Liberalism running rampant in university settings

Leftist members of academia are kind of like the gift that keeps on giving. They’re the professors who, no matter what the course is about, manage to slip in their liberal political opinions. One minute, they’re teaching how to conjugate the Spanish verb enseñar, and the next thing you know, they’re complaining about the Iraq war.

While most of them have understandable opinions, every now and then some liberal academic gets caught saying something that can only be called clinically insane.

The latest incident of this is an essay written by University of Colorado professor Ward Churchill. In the essay, Churchill described the victims of the Sept. 11 terrorist attacks as “little Eichmanns,” referring to Adolf Eichmann, who was instrumental in organizing the Nazi extermination of Jews. The actions of the terrorists were characterized as “gallant sacrifices” in the essay. Displaying the typical anti-American mantra that often pervades the extreme left, Churchill also wrote, “The most that can honestly be said of those involved on Sept. 11 is that they finally responded in kind to some of what this country has dispensed to people as a matter of course.”

Such written nonsense wouldn’t be newsworthy if Churchill had not been asked to speak at Hamilton College in New York.

After word got out, relatives of the Sept. 11 victims called for the college to cancel the professor’s visit. Justifiably, the families were outraged that a supposed academic could actually write such irresponsible, ignorant and insensitive words.

CU’s interim chancellor responded by saying, “While I personally find his views offensive, I also must support his right as an American citizen to hold and express his views, no matter how repugnant, as guaranteed by the First Amendment.”

Oddly enough, I agree. Churchill should be able to speak, if for nothing else, to showcase his flawed reasoning. Also, unlike some leftists who often want to ban conservative speakers whom they deem offensive, I believe in freedom of speech and Churchill’s right to his opinion.

According to the Rocky Mountain News, Hamilton will likely increase the number of speakers to ensure what their spokeswoman referred to as the audience’s “sensitivity to hearing other voices.” And that’s the way it should be in instances like this: a panel of persons with diverse opinions. Schools get into murky water when they only give a forum to one side of any issue, especially if the school is taxpayer funded.

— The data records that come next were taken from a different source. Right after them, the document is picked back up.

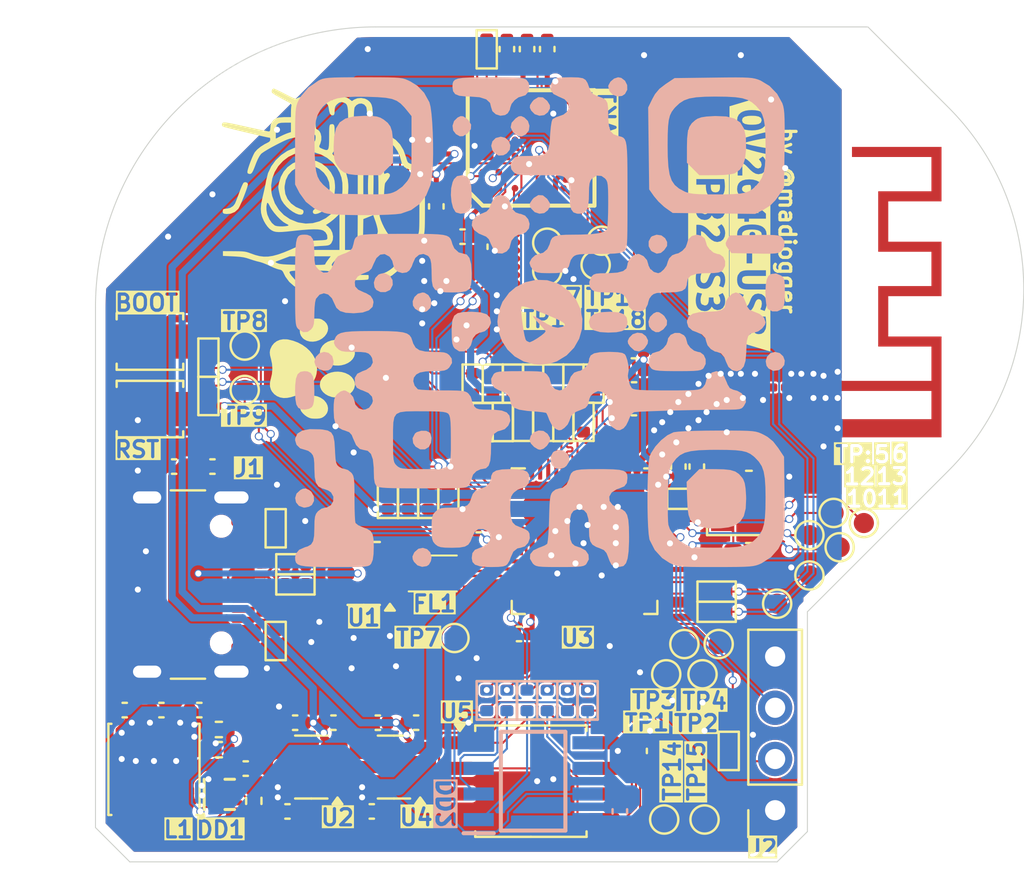
<source format=kicad_pcb>
(kicad_pcb
	(version 20241229)
	(generator "pcbnew")
	(generator_version "9.0")
	(general
		(thickness 1.6)
		(legacy_teardrops no)
	)
	(paper "A4")
	(layers
		(0 "F.Cu" signal)
		(2 "B.Cu" signal)
		(9 "F.Adhes" user "F.Adhesive")
		(11 "B.Adhes" user "B.Adhesive")
		(13 "F.Paste" user)
		(15 "B.Paste" user)
		(5 "F.SilkS" user "F.Silkscreen")
		(7 "B.SilkS" user "B.Silkscreen")
		(1 "F.Mask" user)
		(3 "B.Mask" user)
		(17 "Dwgs.User" user "User.Drawings")
		(19 "Cmts.User" user "User.Comments")
		(21 "Eco1.User" user "User.Eco1")
		(23 "Eco2.User" user "User.Eco2")
		(25 "Edge.Cuts" user)
		(27 "Margin" user)
		(31 "F.CrtYd" user "F.Courtyard")
		(29 "B.CrtYd" user "B.Courtyard")
		(35 "F.Fab" user)
		(33 "B.Fab" user)
		(39 "User.1" user)
		(41 "User.2" user)
		(43 "User.3" user)
		(45 "User.4" user)
	)
	(setup
		(stackup
			(layer "F.SilkS"
				(type "Top Silk Screen")
			)
			(layer "F.Paste"
				(type "Top Solder Paste")
			)
			(layer "F.Mask"
				(type "Top Solder Mask")
				(thickness 0.01)
			)
			(layer "F.Cu"
				(type "copper")
				(thickness 0.035)
			)
			(layer "dielectric 1"
				(type "core")
				(thickness 1.51)
				(material "FR4")
				(epsilon_r 4.5)
				(loss_tangent 0.02)
			)
			(layer "B.Cu"
				(type "copper")
				(thickness 0.035)
			)
			(layer "B.Mask"
				(type "Bottom Solder Mask")
				(thickness 0.01)
			)
			(layer "B.Paste"
				(type "Bottom Solder Paste")
			)
			(layer "B.SilkS"
				(type "Bottom Silk Screen")
			)
			(copper_finish "None")
			(dielectric_constraints no)
		)
		(pad_to_mask_clearance 0)
		(allow_soldermask_bridges_in_footprints no)
		(tenting front back)
		(pcbplotparams
			(layerselection 0x00000000_00000000_55555555_5755f5ff)
			(plot_on_all_layers_selection 0x00000000_00000000_00000000_00000000)
			(disableapertmacros no)
			(usegerberextensions no)
			(usegerberattributes yes)
			(usegerberadvancedattributes yes)
			(creategerberjobfile yes)
			(dashed_line_dash_ratio 12.000000)
			(dashed_line_gap_ratio 3.000000)
			(svgprecision 4)
			(plotframeref no)
			(mode 1)
			(useauxorigin no)
			(hpglpennumber 1)
			(hpglpenspeed 20)
			(hpglpendiameter 15.000000)
			(pdf_front_fp_property_popups yes)
			(pdf_back_fp_property_popups yes)
			(pdf_metadata yes)
			(pdf_single_document no)
			(dxfpolygonmode yes)
			(dxfimperialunits yes)
			(dxfusepcbnewfont yes)
			(psnegative no)
			(psa4output no)
			(plot_black_and_white yes)
			(plotinvisibletext no)
			(sketchpadsonfab no)
			(plotpadnumbers no)
			(hidednponfab no)
			(sketchdnponfab yes)
			(crossoutdnponfab yes)
			(subtractmaskfromsilk no)
			(outputformat 1)
			(mirror no)
			(drillshape 1)
			(scaleselection 1)
			(outputdirectory "")
		)
	)
	(net 0 "")
	(net 1 "Net-(AE1-A)")
	(net 2 "Earth")
	(net 3 "VCC-5V")
	(net 4 "Net-(C3-Pad2)")
	(net 5 "+3V3")
	(net 6 "XTAL_IN")
	(net 7 "Net-(C10-Pad1)")
	(net 8 "+1V2")
	(net 9 "+2V8")
	(net 10 "Net-(U3-LNA_IN)")
	(net 11 "PCLK")
	(net 12 "Net-(VK1-VREFH)")
	(net 13 "Net-(VK1-VREFN)")
	(net 14 "unconnected-(DD1-PG-Pad3)")
	(net 15 "Net-(DD1-FB)")
	(net 16 "Net-(DD1-EN)")
	(net 17 "Net-(DD1-LX)")
	(net 18 "Net-(DD2-SIO[3])")
	(net 19 "Net-(DD2-SI{slash}SIO[0])")
	(net 20 "Net-(DD2-SCLK)")
	(net 21 "Net-(DD2-CE#)")
	(net 22 "unconnected-(VK1-NC-PadD6)")
	(net 23 "Net-(DD2-SIO[2])")
	(net 24 "Net-(DD2-SO{slash}SIO[1])")
	(net 25 "USB_mcu-")
	(net 26 "USB_mcu+")
	(net 27 "USB_filter-")
	(net 28 "USB_filter+")
	(net 29 "USB_con-")
	(net 30 "Net-(J1-CC1)")
	(net 31 "Net-(J1-CC2)")
	(net 32 "USB_con+")
	(net 33 "U0TX")
	(net 34 "U0RX")
	(net 35 "USB_res-")
	(net 36 "USB_res+")
	(net 37 "XTAL_OUT")
	(net 38 "Net-(U3-U0TXD)")
	(net 39 "SPICS0")
	(net 40 "Net-(U5-~{CS})")
	(net 41 "SPICLK")
	(net 42 "Net-(U5-CLK)")
	(net 43 "SPID")
	(net 44 "Net-(U5-DI{slash}IO_{0})")
	(net 45 "Net-(U5-DO{slash}IO_{1})")
	(net 46 "SPIQ")
	(net 47 "SPIWP")
	(net 48 "Net-(U5-~{WP}{slash}IO_{2})")
	(net 49 "Net-(U5-~{HOLD}{slash}~{RESET}{slash}IO_{3})")
	(net 50 "SPIHD")
	(net 51 "CHIP_PU")
	(net 52 "GPIO0")
	(net 53 "GPIO1")
	(net 54 "Y2")
	(net 55 "GPIO2")
	(net 56 "Y3")
	(net 57 "Y4")
	(net 58 "GPIO3")
	(net 59 "Y5")
	(net 60 "GPIO4")
	(net 61 "Y6")
	(net 62 "GPIO5")
	(net 63 "Y7")
	(net 64 "GPIO6")
	(net 65 "GPIO7")
	(net 66 "Y8")
	(net 67 "GPIO8")
	(net 68 "Y9")
	(net 69 "GPIO9")
	(net 70 "GPIO10")
	(net 71 "XVCLK")
	(net 72 "HREF")
	(net 73 "GPIO11")
	(net 74 "GPIO12")
	(net 75 "VSYNC")
	(net 76 "GPIO13")
	(net 77 "RESETB")
	(net 78 "GPIO18")
	(net 79 "SIO_C")
	(net 80 "GPIO17")
	(net 81 "SIO_D")
	(net 82 "GPIO14")
	(net 83 "STROBE")
	(net 84 "FREX")
	(net 85 "GPIO38")
	(net 86 "GPIO37")
	(net 87 "EXPST_B")
	(net 88 "SPICS1")
	(net 89 "PWDN")
	(net 90 "GPIO33")
	(net 91 "GPIO34")
	(net 92 "GPIO35")
	(net 93 "GPIO36")
	(net 94 "GPIO45")
	(net 95 "GPIO46")
	(net 96 "GPIO21")
	(net 97 "GPIO15")
	(net 98 "GPIO16")
	(net 99 "MTCK")
	(net 100 "MTDO")
	(net 101 "MTDI")
	(net 102 "MTMS")
	(net 103 "Net-(U3-SPICLK_N)")
	(net 104 "Net-(U3-SPICLK_P)")
	(net 105 "Y0")
	(net 106 "Y1")
	(net 107 "Net-(VK1-EVDD_1)")
	(net 108 "Net-(VK1-EVDD_2)")
	(footprint "PCM_Resistor_SMD_AKL:R_0402_1005Metric" (layer "F.Cu") (at 112.9 71.28 -90))
	(footprint "Connector_PinSocket_2.54mm:PinSocket_1x04_P2.54mm_Vertical" (layer "F.Cu") (at 124.4 90.54 180))
	(footprint "PCM_Resistor_SMD_AKL:R_0402_1005Metric" (layer "F.Cu") (at 99.635 76.56 -90))
	(footprint "Capacitor_SMD:C_0402_1005Metric" (layer "F.Cu") (at 113.1 52.8 90))
	(footprint "Connector_USB:USB_C_Receptacle_GCT_USB4105-xx-A_16P_TopMnt_Horizontal" (layer "F.Cu") (at 94.335 79.35 -90))
	(footprint "Capacitor_SMD:C_0201_0603Metric" (layer "F.Cu") (at 125.7 69.98 -90))
	(footprint "PCM_Resistor_SMD_AKL:R_0402_1005Metric" (layer "F.Cu") (at 121.5 79.7 180))
	(footprint "TestPoint:TestPoint_Pad_D1.0mm" (layer "F.Cu") (at 119.9 82.3 90))
	(footprint "Inductor_SMD:L_0201_0603Metric" (layer "F.Cu") (at 124.6 69.58))
	(footprint "Capacitor_SMD:C_0402_1005Metric" (layer "F.Cu") (at 93.9699 85.575))
	(footprint "Button_Switch_SMD:SW_SPST_B3U-1000P" (layer "F.Cu") (at 93.4 70.65 180))
	(footprint "LOGO" (layer "F.Cu") (at 101.712388 59.89935 -90))
	(footprint "PCM_Resistor_SMD_AKL:R_0402_1005Metric" (layer "F.Cu") (at 112.1 85.09 90))
	(footprint "Capacitor_SMD:C_0402_1005Metric" (layer "F.Cu") (at 96.5 73.5))
	(footprint "SY8843QWC:SY8843QWC" (layer "F.Cu") (at 94.42995 89.85505 90))
	(footprint "TestPoint:TestPoint_Pad_D1.0mm" (layer "F.Cu") (at 120.8 83.8 90))
	(footprint "Capacitor_SMD:C_0402_1005Metric" (layer "F.Cu") (at 104.7 86.2 180))
	(footprint "PCM_Resistor_SMD_AKL:R_0402_1005Metric" (layer "F.Cu") (at 110.4 69.39 -90))
	(footprint "TestPoint:TestPoint_Pad_D1.0mm" (layer "F.Cu") (at 98.1 67.5))
	(footprint "Resistor_SMD:R_0402_1005Metric" (layer "F.Cu") (at 96.818024 87.53785))
	(footprint "Capacitor_SMD:C_0402_1005Metric" (layer "F.Cu") (at 100.22 90.6))
	(footprint "kibuzzard-68B606AE" (layer "F.Cu") (at 121.1 61.4 -90))
	(footprint "TestPoint:TestPoint_Pad_D1.0mm" (layer "F.Cu") (at 120.9 91 90))
	(footprint "Capacitor_SMD:C_0402_1005Metric" (layer "F.Cu") (at 94.6 73.5 180))
	(footprint "RF_Antenna:Texas_SWRA117D_2.4GHz_Left" (layer "F.Cu") (at 127.5 69.5 -90))
	(footprint "TestPoint:TestPoint_Pad_D1.0mm" (layer "F.Cu") (at 115.8 62.3 180))
	(footprint "Capacitor_SMD:C_0201_0603Metric" (layer "F.Cu") (at 123.5 69.88 -90))
	(footprint "TestPoint:TestPoint_Pad_D1.0mm" (layer "F.Cu") (at 121.6 82.3))
	(footprint "PCM_Resistor_SMD_AKL:R_0402_1005Metric" (layer "F.Cu") (at 110.1 85.09 90))
	(footprint "PCM_Resistor_SMD_AKL:R_0402_1005Metric" (layer "F.Cu") (at 100.613298 78.344107 180))
	(footprint "TestPoint:TestPoint_Pad_D1.0mm" (layer "F.Cu") (at 126.1 78.9))
	(footprint "PCM_Resistor_SMD_AKL:R_0402_1005Metric" (layer "F.Cu") (at 110.9 71.29 -90))
	(footprint "Crystal:Crystal_SMD_2520-4Pin_2.5x2.0mm" (layer "F.Cu") (at 122.675 75.5))
	(footprint "Capacitor_SMD:C_0402_1005Metric" (layer "F.Cu") (at 119.6 73.5 90))
	(footprint "PCM_Resistor_SMD_AKL:R_0402_1005Metric" (layer "F.Cu") (at 108.9 71.29 -90))
	(footprint "PCM_Resistor_SMD_AKL:R_0402_1005Metric" (layer "F.Cu") (at 108.2 75.1 -90))
	(footprint "Capacitor_SMD:C_0402_1005Metric" (layer "F.Cu") (at 112.1 52.8 90))
	(footprint "TestPoint:TestPoint_Pad_D1.0mm" (layer "F.Cu") (at 115.5 63.5 180))
	(footprint "Button_Switch_SMD:SW_SPST_B3U-1000P" (layer "F.Cu") (at 93.4 67.3 180))
	(footprint "PCM_Resistor_SMD_AKL:R_0402_1005Metric"
		(layer "F.Cu")
		(uuid "5dcc5707-e315-4eca-9de1-43e270be92c7")
		(at 96.3 68.1 90)
		(descr "Resistor SMD 0402 (1005 Metric), square (rectangular) end terminal, IPC_7351 nominal, (Body size source: IPC-SM-782 page 72, https://www.pcb-3d.com/wordpress/wp-content/uploads/ipc-sm-782a_amendment_1_and_2.pdf), Alternate KiCad Library")
		(tags "resistor")
		(property "Reference" "R17"
			(at 0 -1.3335 90)
			(layer "F.SilkS" knockout)
			(hide yes)
			(uuid "214df64d-acbf-4aca-aff3-1f6190e8694c")
			(effects
				(font
					(size 0.8 0.8)
					(thickness 0.16)
					(bold yes)
				)
			)
		)
		(property "Value" "10K"
			(at 0 1.17 90)
			(layer "F.Fab")
			(hide yes)
			(uuid "152946d8-9cca-4d3e-962b-39684b9c6de6")
			(effects
				(font
					(size 1 1)
					(thickness 0.15)
				)
			)
		)
		(property "Datasheet" ""
			(at 0 0 90)
			(layer "F.Fab")
			(hide yes)
			(uuid "d2a66b6b-b3c2-4289-bec0-f5aee7895c68")
			(effects
				(font
					(size 1.27 1.27)
					(thickness 0.15)
				)
			)
		)
		(property "Description" "Resistor"
			(at 0 0 90)
			(layer "F.Fab")
			(hide yes)
			(uuid "06f8c149-8928-47bb-af0e-f05b759ed7a8")
			(effects
				(font
					(size 1.27 1.27)
					(thickness 0.15)
				)
			)
		)
		(property ki_fp_filters "R_*")
		(path "/d36e63a9-bfd6-48e9-a3bf-71dc52f045b4")
		(sheetname "/")
		(sheetfile "USB-OV2640-module.kicad_sch")
		(attr smd)
		(fp_line
			(start 0.95 -0.5)
			(end -0.95 -0.5)
			(stroke
				(width 0.12)
				(type solid)
			)
			(layer "F.SilkS")
			(uuid "934d2455-99a1-4012-8edb-ee0718df2a67")
		)
		(fp_line
			(start -0.95 -0.5)
			(end -0.95 0.5)
			(stroke
				(width 0.12)
				(type solid)
			)
			(layer "F.SilkS")
			(uuid "9221b98b-61da-431b-b5bc-15b0a84287c4")
		)
		(fp_line
			(start 0.95 0.5)
			(end 0.95 -0.5)
			(stroke
				(width 0.12)
				(type solid)
			)
			(layer "F.SilkS")
			(uuid "e2373537-3cd1-4703-9767-487630b708bb")
		)
		(fp_line
			(start -0.95 0.5)
			(end 0.95 0.5)
			(stroke
				(width 0.12)
				(type solid)
			)
			(layer "F.SilkS")
			(uuid "82de6103-2866-4ae8-9cff-deefae9a6f0f")
		)
		(fp_line
			(start 0.93 -0.47)
			(end 0.93 0.47)
			(stroke
				(width 0.05)
				(type solid)
			)
			(layer "F.CrtYd")
			(uuid "f0379cc8-7d5e-4ddf-8d9a-65443e3cac4e")
		)
		(fp_line
			(start -0.93 -0.47)
			(end 0.93 -0.47)
			(stroke
				(width 0.05)
				(type solid)
			)
			(layer "F.CrtYd")
			(uuid "fc890840-cf06-4183-8a98-e281209b91d1")
		)
		(fp_line
			(start 0.93 0.47)
			(end -0.93 0.47)
			(stroke
				(width 0.05)
				(type solid)
			)
			(layer "F.CrtYd")
			(uuid "4493d8e1-54a5-40fa-8d75-add54a3a3905")
		)
		(fp_line
			(start -0.93 0.47)
			(end -0.93 -0.47)
			(stroke
				(width 0.05)
				(type solid)
			)
			(layer "F.CrtYd")
			(uuid "41121ae8-ffba-4e0b-aa87-b5fa877e8be6")
		)
		(fp_line
			(start 0.525 -0.27)
			(end 0.525 0.27)
			(stroke
				(width 0.1)
				(type solid)
			)
			(layer "F.Fab")
			(uuid "c4a01279-2370-42c0-8584-f98fc1f7a558")
		)
		(fp_line
			(start -0.525 -0.27)
			(end 0.525 -0.27)
			(stroke
				(width 0.1)
				(type solid)
			)
			(layer "F.Fab")
			(uuid "78dc31ea-b996-4111-9be8-3ce4f89efdb3")
		)
		(fp_line
			(start 0.525 0.27)
			(end -0.525 0.27)
			(stroke
				(width 0.1)
				(type solid)
			)
			(layer "F.Fab")
			(uuid "26dde69f-6091-47c4-abaf-12b5f0bbea3e")
		)
		(fp_line
			(start -0.525 0.27)
			(end -0.525 -0.27)
			(stroke
				(width 0.1)
				(type solid)
			)
	
... [978011 chars truncated]
</source>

Liberals often argue that professors are more left-oriented because they are people who seek to accumulate more knowledge. Degradingly, they argue that right-wingers are more likely to hold jobs in big business because all they care about is money and power, not broadening their knowledge and understanding of the world.

The late libertarian philosopher Robert Nozick, himself a noted academic, once wrote an essay explaining why he thought professors tend to be liberal. In Why Do Intellectuals Oppose Capitalism? Nozick’s basic theory was that those students who often do well in school and are praised by their teachers for excelling in book knowledge, find the private marketplace to be less rewarding of their academic skills. He wrote that those intellectuals who “expect to be the most highly valued people in a society,” in turn become resentful of the business world and gravitate toward jobs in institutions of higher learning where their skills are appreciated.

There may be something to Nozick’s theory on intellectuals despising capitalism. In his essay, Churchill wrote that the World Trade Center victims worked for the “mighty engine of profit, to which the military dimension of U.S. policy has always been enslaved.”

Whatever the reason, the sad part of all of this is, according to the Associated Press, Churchill’s wife said her husband is popular with students. Whether we like it or not, such extremist professors have a captive audience in many of their students.